HC Deb 21 May 1908 vol 189 cc468-9
SIR MAURICE LEVY (Leicestershire, Longborough)

To ask the Secretary of State for the Home Department whether, in view of the fact that The Vaccination Act, 1907, was passed for the purpose of rendering it unnecessary for conscientious objectors to vaccination to attend at a police court, he will communicate with all benches of magistrates in the country and point out that any resolution passed by such magistrates requiring conscientious objectors to vaccination to attend at a police court to get their statutory declarations witnessed by justices of the peace is opposed to the spirit in which the Act was passed, seeing that it was intended to prevent applicants laving to lose a day's work and to go, often some miles, to a court for the certificate; and whether he is aware that, among other benches, the Bolton and Hanley benches have passed the resolution previously referred to.

(Answered by Mr. Secretary Gladstone.) I think the "long title" of the Act correctly indicates its object, that is, to substitute a statutory declaration for the certificate previously required, and thereby to relieve an applicant from the necessity of convincing the justices that he has a conscientious objection. Several benches have passed a resolution to the effect that it is undesirable for justices to take these declarations except in open Court, on the ground, as I understand it, that generally speaking it is proper that justices should not transact magisterial business in their own houses, except in cases of urgency; though I was not aware that the Bolton and Hanley magistrates had done so. Such scruples seem to me to be unnecessary. A resolution cannot override the power of any justice to act individually by taking a declaration at his own house if he sees fit, and I think that few justices will wish to put poor persons unnecessarily to the expense and trouble of attending a distant Court by refusing to take their declarations. Moreover, a statutory declaration can be made before a Commissioner for Oaths, or other officer authorised for that purpose, as well as before a justice. In these circumstances I do not think that a circular of the kind suggested by my hon. friend is called for.

▸ **To do**
Which place names appear in the parliamentary exchange on vaccination declarations above? List every one.

▸ **Information given**
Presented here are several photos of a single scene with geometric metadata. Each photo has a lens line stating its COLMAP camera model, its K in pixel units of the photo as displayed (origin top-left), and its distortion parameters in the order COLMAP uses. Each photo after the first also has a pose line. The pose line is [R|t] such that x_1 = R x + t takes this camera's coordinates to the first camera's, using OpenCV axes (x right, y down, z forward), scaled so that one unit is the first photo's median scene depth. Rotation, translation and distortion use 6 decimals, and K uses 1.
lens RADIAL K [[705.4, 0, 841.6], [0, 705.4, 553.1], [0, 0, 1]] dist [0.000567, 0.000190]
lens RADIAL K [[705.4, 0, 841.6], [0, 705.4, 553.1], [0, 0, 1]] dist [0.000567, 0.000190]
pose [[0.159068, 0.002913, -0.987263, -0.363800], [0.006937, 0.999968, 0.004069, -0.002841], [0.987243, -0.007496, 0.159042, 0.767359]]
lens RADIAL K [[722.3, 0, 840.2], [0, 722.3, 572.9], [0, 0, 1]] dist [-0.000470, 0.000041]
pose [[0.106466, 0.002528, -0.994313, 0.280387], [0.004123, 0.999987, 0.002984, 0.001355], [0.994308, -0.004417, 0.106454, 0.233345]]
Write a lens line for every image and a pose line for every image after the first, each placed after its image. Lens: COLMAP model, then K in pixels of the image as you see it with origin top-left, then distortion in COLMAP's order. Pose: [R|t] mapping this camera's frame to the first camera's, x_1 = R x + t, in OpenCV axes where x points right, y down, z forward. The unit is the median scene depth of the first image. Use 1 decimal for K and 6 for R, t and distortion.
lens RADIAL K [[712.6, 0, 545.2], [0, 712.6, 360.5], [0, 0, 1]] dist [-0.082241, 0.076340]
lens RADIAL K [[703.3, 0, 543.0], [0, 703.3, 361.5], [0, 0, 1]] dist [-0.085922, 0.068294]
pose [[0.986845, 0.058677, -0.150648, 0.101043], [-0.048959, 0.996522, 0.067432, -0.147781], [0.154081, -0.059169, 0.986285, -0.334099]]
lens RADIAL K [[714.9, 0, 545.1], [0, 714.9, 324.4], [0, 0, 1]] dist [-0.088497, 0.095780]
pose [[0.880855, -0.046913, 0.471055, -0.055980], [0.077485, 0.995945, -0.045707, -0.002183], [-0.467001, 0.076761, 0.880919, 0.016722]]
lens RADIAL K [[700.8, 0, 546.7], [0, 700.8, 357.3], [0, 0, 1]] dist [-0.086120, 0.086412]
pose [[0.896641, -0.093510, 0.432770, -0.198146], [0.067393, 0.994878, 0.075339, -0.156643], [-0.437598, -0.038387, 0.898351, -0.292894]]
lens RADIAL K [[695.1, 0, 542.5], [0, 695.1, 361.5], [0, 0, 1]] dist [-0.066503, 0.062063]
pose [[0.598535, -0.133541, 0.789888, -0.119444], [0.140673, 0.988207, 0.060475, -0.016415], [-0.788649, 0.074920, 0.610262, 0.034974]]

▸ **Answer space**
Leicestershire, Longborough, Bolton, Hanley